● **WORK REQUIRED**
Write out all of the entries exactly as given.

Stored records
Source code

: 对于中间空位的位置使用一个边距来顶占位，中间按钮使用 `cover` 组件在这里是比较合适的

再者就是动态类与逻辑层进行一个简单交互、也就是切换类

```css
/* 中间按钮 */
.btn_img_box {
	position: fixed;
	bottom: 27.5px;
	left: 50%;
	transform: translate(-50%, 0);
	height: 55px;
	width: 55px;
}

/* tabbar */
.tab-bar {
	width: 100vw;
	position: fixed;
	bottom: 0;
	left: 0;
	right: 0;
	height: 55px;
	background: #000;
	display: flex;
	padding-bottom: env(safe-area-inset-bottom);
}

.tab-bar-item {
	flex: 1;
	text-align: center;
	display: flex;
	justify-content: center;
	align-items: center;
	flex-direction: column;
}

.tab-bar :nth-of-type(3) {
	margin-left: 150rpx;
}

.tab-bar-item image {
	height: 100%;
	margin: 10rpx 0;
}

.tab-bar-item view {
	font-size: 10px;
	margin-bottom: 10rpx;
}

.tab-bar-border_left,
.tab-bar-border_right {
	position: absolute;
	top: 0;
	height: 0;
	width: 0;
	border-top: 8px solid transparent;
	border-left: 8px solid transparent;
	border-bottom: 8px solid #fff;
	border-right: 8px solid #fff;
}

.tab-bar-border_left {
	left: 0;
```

● **YOUR SOLUTION**
Source code

: 对于中间空位的位置使用一个边距来顶占位，中间按钮使用 `cover` 组件在这里是比较合适的

再者就是动态类与逻辑层进行一个简单交互、也就是切换类

```css
/* 中间按钮 */
.btn_img_box {
	position: fixed;
	bottom: 27.5px;
	left: 50%;
	transform: translate(-50%, 0);
	height: 55px;
	width: 55px;
}

/* tabbar */
.tab-bar {
	width: 100vw;
	position: fixed;
	bottom: 0;
	left: 0;
	right: 0;
	height: 55px;
	background: #000;
	display: flex;
	padding-bottom: env(safe-area-inset-bottom);
}

.tab-bar-item {
	flex: 1;
	text-align: center;
	display: flex;
	justify-content: center;
	align-items: center;
	flex-direction: column;
}

.tab-bar :nth-of-type(3) {
	margin-left: 150rpx;
}

.tab-bar-item image {
	height: 100%;
	margin: 10rpx 0;
}

.tab-bar-item view {
	font-size: 10px;
	margin-bottom: 10rpx;
}

.tab-bar-border_left,
.tab-bar-border_right {
	position: absolute;
	top: 0;
	height: 0;
	width: 0;
	border-top: 8px solid transparent;
	border-left: 8px solid transparent;
	border-bottom: 8px solid #fff;
	border-right: 8px solid #fff;
}

.tab-bar-border_left {
	left: 0;
```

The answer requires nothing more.